Eine so rigorose Anwendung des Gesetzes wollte das BAG nicht mitmachen und entschied 2011, dass eine sachgrundlose Befristung schon dann möglich ist, wenn zwischen den Parteien mehr als drei Jahre lang kein Arbeitsverhältnis bestand (BAG, Urteil vom 06.04.2011, 7 AZR 716/09, wir berichteten in Arbeitsrecht aktuell: 11/074 Sachgrundlose Befristung von Arbeitsverträgen erleichtert).

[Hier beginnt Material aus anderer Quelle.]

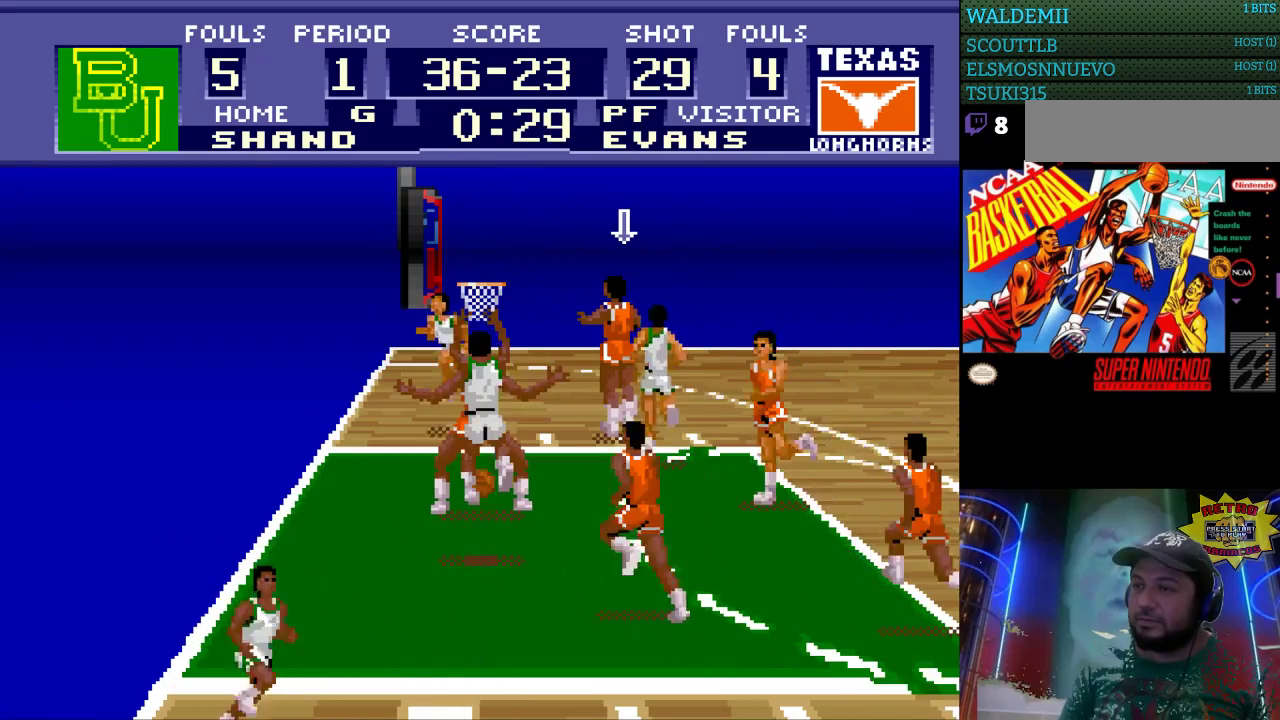
{"buttons": [], "events": []}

Für diese Drei-Jahres-Grenze findet sich aber nicht einmal andeutungsweise eine Stütze im Gesetz. Sie ist daher ein unzulässiger Verstoß gegen die Gesetzesbindung der Justiz (Art.20 Abs.3 Grundgesetz - GG) und daher verfassungswidrig, so das BVerfG 2018 (BVerfG, Beschluss vom 06.06.2018, 1 BvL 7/14 und 1 BvR 1375/14, wir berichteten in Arbeitsrecht aktuell: 18/143 BAG-Rechtsprechung zum Vorbeschäftigungsverbot gekippt).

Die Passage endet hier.